Here’s the short list: “Cleopatra” (Elizabeth Taylor and Richard Burton), “The Marrying Man” (Alec Baldwin and Kim Basinger), “Proof of Life” (Russell Crowe and Meg Ryan) and the infamous “Gigli” (Ben Affleck and Jennifer Lopez).
Look for “The Break-Up” to be listed with these cinematic disasters in the coming years.
“The Break-Up” tells the story of Brooke (Jennifer Aniston) and Gary (Vince Vaughn), a couple who call it quits, but neither one wants to move out of their swanky Chicago condo. So, like a bad episode of “Three’s Company,” they try to share the place while they’re at each others’ throats.
This movie is aimed at the romantic comedy crowd, but it fails to connect with that audience. Fans of romantic comedies want to see a love story. They want to see people’s relationship grow as they discover what they like about each other. They also like to see a happy ending.
“The Break-Up” fails on all points of this. Instead of showing any development of the relationship, it simply shows it in self-destruct mode. We see the characters at their worst, and I was left searching for anything appealing about either one.
We never get the emotional investment of the characters and simply have to settle for a photo montage in the opening credits to understand why they fell in love in the first place. (And a lot of it seems to have to do with drinking copious amounts of alcohol, which we all know is the foundation of a winning relationship.)
An anti-romance can work, if done effectively. “The War of the Roses,” in which Kathleen Turner and Michael Douglas literally kill each other during a nasty divorce, is a great flick.
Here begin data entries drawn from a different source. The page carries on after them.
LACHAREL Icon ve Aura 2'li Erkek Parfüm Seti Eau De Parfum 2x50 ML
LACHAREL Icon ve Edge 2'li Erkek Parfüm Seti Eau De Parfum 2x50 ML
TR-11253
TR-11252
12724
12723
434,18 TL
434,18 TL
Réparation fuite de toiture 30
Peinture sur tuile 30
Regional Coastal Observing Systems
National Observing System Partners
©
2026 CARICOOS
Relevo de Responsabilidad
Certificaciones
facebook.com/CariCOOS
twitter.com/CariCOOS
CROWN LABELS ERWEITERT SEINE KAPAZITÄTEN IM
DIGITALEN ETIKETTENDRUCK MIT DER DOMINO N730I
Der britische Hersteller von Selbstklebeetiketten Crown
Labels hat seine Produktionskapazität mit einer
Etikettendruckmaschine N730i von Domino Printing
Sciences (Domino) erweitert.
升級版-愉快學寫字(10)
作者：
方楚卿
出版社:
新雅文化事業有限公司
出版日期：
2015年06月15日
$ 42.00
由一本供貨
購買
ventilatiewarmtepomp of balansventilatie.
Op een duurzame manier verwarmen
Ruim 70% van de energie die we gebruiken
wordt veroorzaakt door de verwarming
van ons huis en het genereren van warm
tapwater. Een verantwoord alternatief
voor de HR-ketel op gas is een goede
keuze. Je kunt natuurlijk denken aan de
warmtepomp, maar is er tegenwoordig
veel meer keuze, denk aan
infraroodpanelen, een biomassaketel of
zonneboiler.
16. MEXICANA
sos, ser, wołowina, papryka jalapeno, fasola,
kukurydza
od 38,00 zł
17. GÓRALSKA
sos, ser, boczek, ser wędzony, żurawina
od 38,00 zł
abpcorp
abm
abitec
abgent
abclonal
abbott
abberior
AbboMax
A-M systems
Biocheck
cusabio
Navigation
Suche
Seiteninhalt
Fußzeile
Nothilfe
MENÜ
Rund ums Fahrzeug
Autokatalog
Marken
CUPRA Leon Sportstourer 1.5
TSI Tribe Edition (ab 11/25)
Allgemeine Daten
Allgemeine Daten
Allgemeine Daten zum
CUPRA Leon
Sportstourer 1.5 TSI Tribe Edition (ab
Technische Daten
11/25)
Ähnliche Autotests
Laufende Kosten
But it’s really a dark comedy and didn’t target the “Pretty Woman” crowd. “The Break-Up” doesn’t go far enough for the dark comedy, and it never shows anything attractive about either main character to really cash in on it’s audience’s emotions.
The only gems in this movie are some classic romantic comedy supporting roles, like the gay assistant (hilariously played by Justin Long) and the gay brother (also hilariously played by John Michael Higgins). The rest of the supporting characters are as disdainful as the leads.
The screeching and nasally Joey Lauren Adams plays Brooke’s best friend, demonstrating how manipulative and conniving some women can be. The normally deft Jon Favreau plays Gary’s best friend, who comes off flat and weak. Watching the two of them on screen is great to a degree, but they are trying to capture the “Swingers” feel in the middle of a film. Sadly, this film is no “Swingers.”
“The Break-Up” will only appeal to that segment of people that can’t stand love stories. You know the type – the ones that hate Valentine’s Day because they don’t have someone to share it with. Also, if you’ve just escaped from an awful relationship, you might find something to like in “The Break-Up.” Bitter men will look at Brooke as a psychotic nut case. Bitter women will look at Gary as a self-centered jerk. They’re both right.
“The Break-Up” is so depressing, painful and awful to watch that I felt like I had just been through a bitter divorce myself.